Activity 1
Lay out the rows below as a numbered list with blank lines omitted, starting at the first line of the rows and ending after the line that contains "tiene hasta el día 24 de septiembre". Leave the pictures out of your answer.
======== Exercise passage
# Replacing a broken chair spindle



## CueballRosendaul (Jul 16, 2012)

We have an old Windsor style rocker that is getting passed down the family tree, but it's missing a spindle. In order to closely duplicate the pattern, I took a photo of it next to a ruler and printed the picture out so it was to scale. I took measurements at several critical points, and also taped a copy to the tool rest on the lathe. It came out perfect and I haven't trimmed the ends yet.

Before I proceed too much further, *I'd like to ask the LJ community* if there's any trick besides cutting it a bit long and making a deeper blind hole in the chair to install it without dis assembly of the rest of the spindles on the arm. They're very delicate and 100+ years old, so I'm keeping my mallet away from it.


----------



## shipwright (Sep 27, 2010)
================
======== Excerpted data
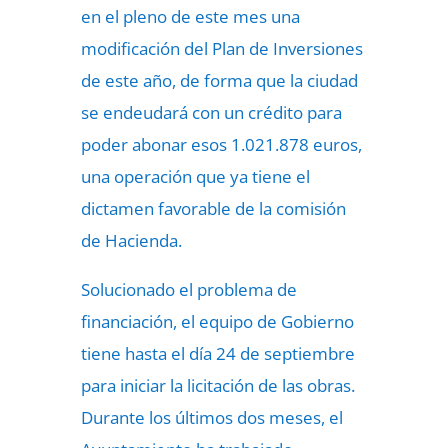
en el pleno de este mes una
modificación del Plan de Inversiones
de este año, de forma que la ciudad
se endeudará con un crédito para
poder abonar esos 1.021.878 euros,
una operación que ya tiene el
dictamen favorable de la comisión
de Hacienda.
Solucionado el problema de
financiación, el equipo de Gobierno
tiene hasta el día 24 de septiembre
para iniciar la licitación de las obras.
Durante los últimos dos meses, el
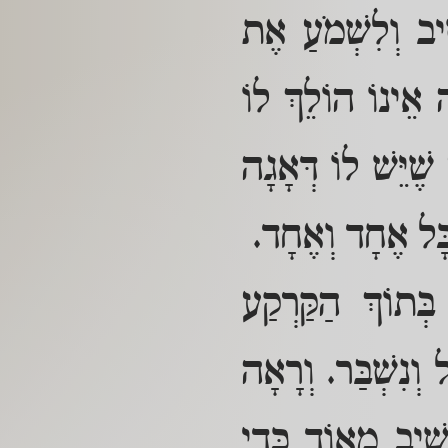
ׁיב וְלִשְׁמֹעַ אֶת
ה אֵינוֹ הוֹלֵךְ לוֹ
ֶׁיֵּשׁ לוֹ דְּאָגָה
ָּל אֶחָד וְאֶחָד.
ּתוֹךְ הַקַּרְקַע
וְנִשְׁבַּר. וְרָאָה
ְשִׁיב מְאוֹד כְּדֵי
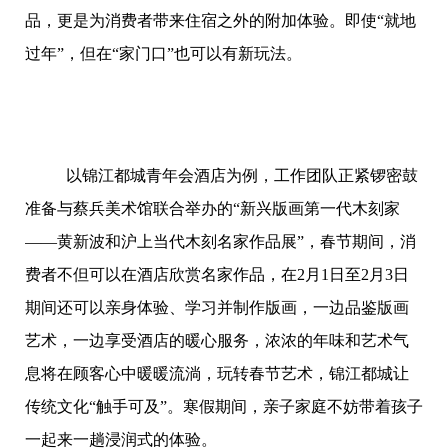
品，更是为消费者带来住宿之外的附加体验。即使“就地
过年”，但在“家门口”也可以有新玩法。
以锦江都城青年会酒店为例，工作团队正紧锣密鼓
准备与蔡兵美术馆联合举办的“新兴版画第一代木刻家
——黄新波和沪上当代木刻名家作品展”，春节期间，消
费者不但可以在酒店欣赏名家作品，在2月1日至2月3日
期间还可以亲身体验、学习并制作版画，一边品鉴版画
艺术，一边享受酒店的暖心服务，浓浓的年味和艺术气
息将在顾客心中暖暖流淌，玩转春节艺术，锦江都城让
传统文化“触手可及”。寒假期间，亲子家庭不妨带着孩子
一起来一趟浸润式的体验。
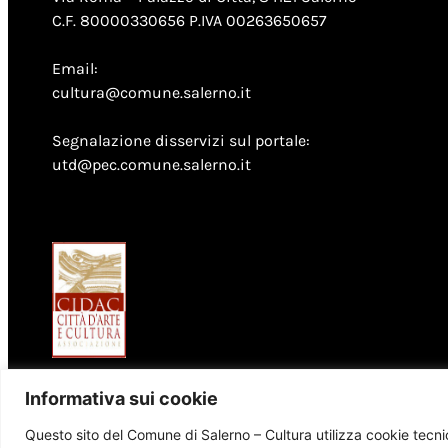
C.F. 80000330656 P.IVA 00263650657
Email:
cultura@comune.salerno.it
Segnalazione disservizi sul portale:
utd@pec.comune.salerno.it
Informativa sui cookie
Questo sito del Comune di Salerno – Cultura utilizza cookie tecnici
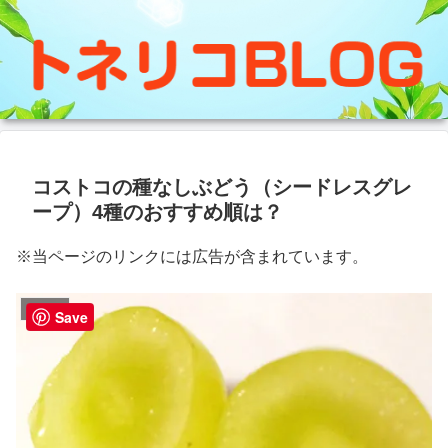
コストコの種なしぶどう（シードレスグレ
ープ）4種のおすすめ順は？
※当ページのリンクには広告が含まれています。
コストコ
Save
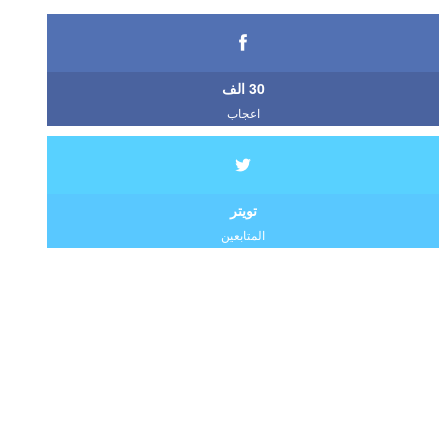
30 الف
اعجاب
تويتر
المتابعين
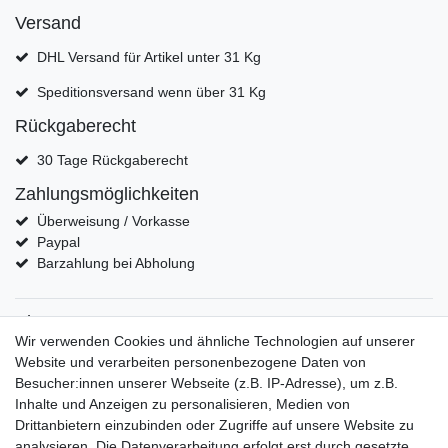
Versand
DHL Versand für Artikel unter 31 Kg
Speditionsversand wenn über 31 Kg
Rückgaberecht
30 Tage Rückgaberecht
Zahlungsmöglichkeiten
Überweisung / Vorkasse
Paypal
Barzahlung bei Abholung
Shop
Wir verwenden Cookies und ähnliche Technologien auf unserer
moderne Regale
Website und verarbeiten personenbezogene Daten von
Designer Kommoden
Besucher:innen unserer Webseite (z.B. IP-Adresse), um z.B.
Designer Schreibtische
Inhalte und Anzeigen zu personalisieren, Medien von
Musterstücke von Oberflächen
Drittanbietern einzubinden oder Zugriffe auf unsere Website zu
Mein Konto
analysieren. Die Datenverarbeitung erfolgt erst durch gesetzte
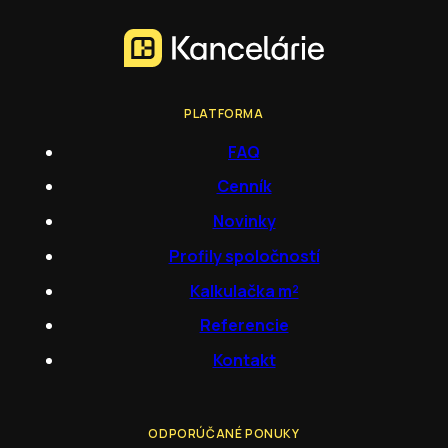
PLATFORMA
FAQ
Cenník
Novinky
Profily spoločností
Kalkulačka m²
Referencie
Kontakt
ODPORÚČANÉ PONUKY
================
Activity 2
According to the chair spindle thread, how old are the spindles on the arm of the rocker?

Expected output 1
1. en el pleno de este mes una
2. modificación del Plan de Inversiones
3. de este año, de forma que la ciudad
4. se endeudará con un crédito para
5. poder abonar esos 1.021.878 euros,
6. una operación que ya tiene el
7. dictamen favorable de la comisión
8. de Hacienda.
9. Solucionado el problema de
10. financiación, el equipo de Gobierno
11. tiene hasta el día 24 de septiembre

Expected output 2
They are more than 100 years old.